ルーティア「……病だって? 私が手を下さなくても、死にそうね」

リュウ「そう……だな」

ルーティア「安心して。私がちゃんと殺してあげるわ」

リュウ「ああ……」

ルーティア「……どうして、あの時、私に止めを刺さなかったの?」

リュウ「……」

ルーティア「いいたくないってわけね。いいわ。……言い残すことはある?」

リュウ「……俺の人生はお前を憎む人生だった。本当だったら、戦いなんて知らずに過ごす人生だった。もしかしたら、結婚し、子供をもっていたかもしれない」

ルーティア「……」

リュウ「お前が憎い。それは今も変わってない。お前に憎しみ以外の感情を持ったことはない」

ルーティア「あ、そう。じゃあ、死になさい」

リュウ「……すまなかったな」

ルーティア「……っ!」

リュウ「お前を殺せなくて」

ルーティア「……」

リュウ「あのとき、殺してやるべきだった。
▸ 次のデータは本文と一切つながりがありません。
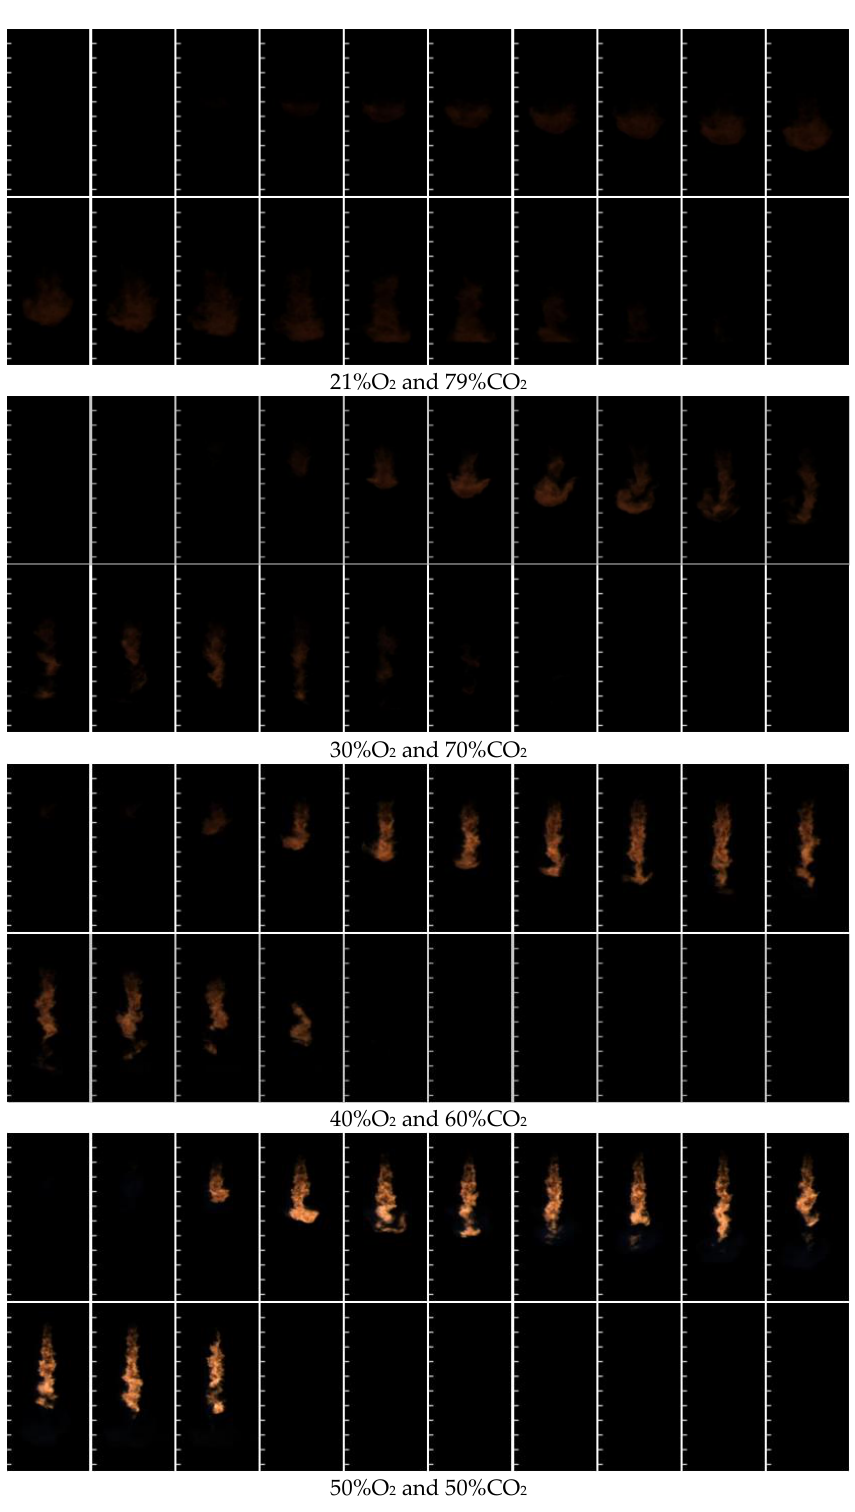
Figure 4. Comparison of combustion flames under different nitrogen-free conditions. The constant volume combustion vessel test was carried out by increasing the O 2 concentration to 30%, 40%, or 50% in a nitrogen-free environment, as shown in Figure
……すまなかった」

ルーティア「……さよなら」

ザシュっという音が響く。

場面転換。

ルーティア「これで、私の話は終わりよ。……ふふふ。そうね、どうして、この話をしようかと思ったのかしら。自分でもわからないわ。……ただ、聞いて欲しい。そう思っただけ。本当にわからないことばかりよ。なぜ、リュウは私を殺さなかったのか。なぜ、最後に私に謝ったのか……。そして、どうして、その言葉が私の中に深く、突き刺さっているのか……。でも、これだけはわかるわ。私の中でリュウは大きな存在だった。それを失った今、この喪失感を埋めることができないくらい。それに、私はもう十分長く生きたわ。だから、もう、いいやって気持ちよ。……本当はあのとき、リュウに止めを刺してもらうのが一番良かったのだけれど。いつか……機会があれば、この話を誰かにしてもらえるかしら。私なんかの為に、人生を捧げたバカな男がいたってことを。それじゃ、さようなら。最後に話せて楽しかったわ」

終わり。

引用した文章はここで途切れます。